Your assignment: Repeat the entries. Each one must match exactly.

##############################

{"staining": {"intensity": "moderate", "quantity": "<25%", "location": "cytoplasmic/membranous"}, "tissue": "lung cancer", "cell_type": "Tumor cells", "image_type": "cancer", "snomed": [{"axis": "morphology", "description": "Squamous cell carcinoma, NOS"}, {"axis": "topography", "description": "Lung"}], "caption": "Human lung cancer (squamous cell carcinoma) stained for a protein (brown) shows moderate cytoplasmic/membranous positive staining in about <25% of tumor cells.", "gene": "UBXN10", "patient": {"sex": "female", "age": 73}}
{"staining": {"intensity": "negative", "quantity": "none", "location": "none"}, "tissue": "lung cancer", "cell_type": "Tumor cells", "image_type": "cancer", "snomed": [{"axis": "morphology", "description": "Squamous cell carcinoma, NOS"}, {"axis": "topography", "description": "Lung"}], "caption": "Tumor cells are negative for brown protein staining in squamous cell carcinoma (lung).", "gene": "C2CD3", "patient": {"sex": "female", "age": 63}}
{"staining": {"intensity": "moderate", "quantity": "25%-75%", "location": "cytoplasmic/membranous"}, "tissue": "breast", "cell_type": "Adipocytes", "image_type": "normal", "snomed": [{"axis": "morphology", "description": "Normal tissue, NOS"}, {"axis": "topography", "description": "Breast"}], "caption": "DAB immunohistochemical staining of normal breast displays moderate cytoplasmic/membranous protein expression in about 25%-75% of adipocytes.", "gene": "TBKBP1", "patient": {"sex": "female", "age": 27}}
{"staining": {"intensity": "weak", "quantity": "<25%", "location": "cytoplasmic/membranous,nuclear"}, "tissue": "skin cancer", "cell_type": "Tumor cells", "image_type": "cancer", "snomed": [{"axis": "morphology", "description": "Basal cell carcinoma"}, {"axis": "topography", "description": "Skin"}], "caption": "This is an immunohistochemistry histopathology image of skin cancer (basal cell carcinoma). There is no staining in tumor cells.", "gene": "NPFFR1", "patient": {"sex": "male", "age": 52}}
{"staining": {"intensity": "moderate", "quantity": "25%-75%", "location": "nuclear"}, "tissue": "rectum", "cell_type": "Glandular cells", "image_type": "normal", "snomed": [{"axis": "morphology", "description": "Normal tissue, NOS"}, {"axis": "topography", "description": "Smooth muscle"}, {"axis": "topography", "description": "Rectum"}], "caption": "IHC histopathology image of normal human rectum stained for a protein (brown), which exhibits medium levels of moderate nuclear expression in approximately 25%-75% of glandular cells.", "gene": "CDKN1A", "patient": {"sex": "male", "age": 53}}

##############################

The answer:
{"staining": {"intensity": "moderate", "quantity": "<25%", "location": "cytoplasmic/membranous"}, "tissue": "lung cancer", "cell_type": "Tumor cells", "image_type": "cancer", "snomed": [{"axis": "morphology", "description": "Squamous cell carcinoma, NOS"}, {"axis": "topography", "description": "Lung"}], "caption": "Human lung cancer (squamous cell carcinoma) stained for a protein (brown) shows moderate cytoplasmic/membranous positive staining in about <25% of tumor cells.", "gene": "UBXN10", "patient": {"sex": "female", "age": 73}}
{"staining": {"intensity": "negative", "quantity": "none", "location": "none"}, "tissue": "lung cancer", "cell_type": "Tumor cells", "image_type": "cancer", "snomed": [{"axis": "morphology", "description": "Squamous cell carcinoma, NOS"}, {"axis": "topography", "description": "Lung"}], "caption": "Tumor cells are negative for brown protein staining in squamous cell carcinoma (lung).", "gene": "C2CD3", "patient": {"sex": "female", "age": 63}}
{"staining": {"intensity": "moderate", "quantity": "25%-75%", "location": "cytoplasmic/membranous"}, "tissue": "breast", "cell_type": "Adipocytes", "image_type": "normal", "snomed": [{"axis": "morphology", "description": "Normal tissue, NOS"}, {"axis": "topography", "description": "Breast"}], "caption": "DAB immunohistochemical staining of normal breast displays moderate cytoplasmic/membranous protein expression in about 25%-75% of adipocytes.", "gene": "TBKBP1", "patient": {"sex": "female", "age": 27}}
{"staining": {"intensity": "weak", "quantity": "<25%", "location": "cytoplasmic/membranous,nuclear"}, "tissue": "skin cancer", "cell_type": "Tumor cells", "image_type": "cancer", "snomed": [{"axis": "morphology", "description": "Basal cell carcinoma"}, {"axis": "topography", "description": "Skin"}], "caption": "This is an immunohistochemistry histopathology image of skin cancer (basal cell carcinoma). There is no staining in tumor cells.", "gene": "NPFFR1", "patient": {"sex": "male", "age": 52}}
{"staining": {"intensity": "moderate", "quantity": "25%-75%", "location": "nuclear"}, "tissue": "rectum", "cell_type": "Glandular cells", "image_type": "normal", "snomed": [{"axis": "morphology", "description": "Normal tissue, NOS"}, {"axis": "topography", "description": "Smooth muscle"}, {"axis": "topography", "description": "Rectum"}], "caption": "IHC histopathology image of normal human rectum stained for a protein (brown), which exhibits medium levels of moderate nuclear expression in approximately 25%-75% of glandular cells.", "gene": "CDKN1A", "patient": {"sex": "male", "age": 53}}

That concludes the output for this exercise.